#### Instructions for the task:
Go through the material and copy each line that includes "neuf".

#### Material for the task:
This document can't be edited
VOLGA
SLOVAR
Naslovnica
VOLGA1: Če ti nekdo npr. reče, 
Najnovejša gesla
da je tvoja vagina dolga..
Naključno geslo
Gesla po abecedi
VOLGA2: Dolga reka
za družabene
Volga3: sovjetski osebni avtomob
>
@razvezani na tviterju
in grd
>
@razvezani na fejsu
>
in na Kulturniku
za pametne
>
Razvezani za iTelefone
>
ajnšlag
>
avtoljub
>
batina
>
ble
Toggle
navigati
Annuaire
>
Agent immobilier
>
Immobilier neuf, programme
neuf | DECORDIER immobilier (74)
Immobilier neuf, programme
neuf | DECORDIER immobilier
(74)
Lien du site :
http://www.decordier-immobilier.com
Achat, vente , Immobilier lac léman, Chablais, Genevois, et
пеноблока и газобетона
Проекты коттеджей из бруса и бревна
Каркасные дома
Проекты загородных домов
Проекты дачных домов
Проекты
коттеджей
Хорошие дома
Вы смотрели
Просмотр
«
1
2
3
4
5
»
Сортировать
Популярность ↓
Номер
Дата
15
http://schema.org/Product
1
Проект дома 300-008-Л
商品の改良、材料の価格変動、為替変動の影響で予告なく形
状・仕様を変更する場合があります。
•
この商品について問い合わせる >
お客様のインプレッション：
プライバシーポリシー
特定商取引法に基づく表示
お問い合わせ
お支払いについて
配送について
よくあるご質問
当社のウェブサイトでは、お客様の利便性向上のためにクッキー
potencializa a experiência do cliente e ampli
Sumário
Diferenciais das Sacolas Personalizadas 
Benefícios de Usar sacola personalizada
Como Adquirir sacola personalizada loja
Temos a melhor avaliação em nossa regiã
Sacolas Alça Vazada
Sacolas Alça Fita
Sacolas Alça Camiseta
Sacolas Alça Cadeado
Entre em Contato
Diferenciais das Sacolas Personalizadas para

#### Answer to this exercise:
Immobilier neuf, programme
neuf | DECORDIER immobilier (74)
Immobilier neuf, programme
neuf | DECORDIER immobilier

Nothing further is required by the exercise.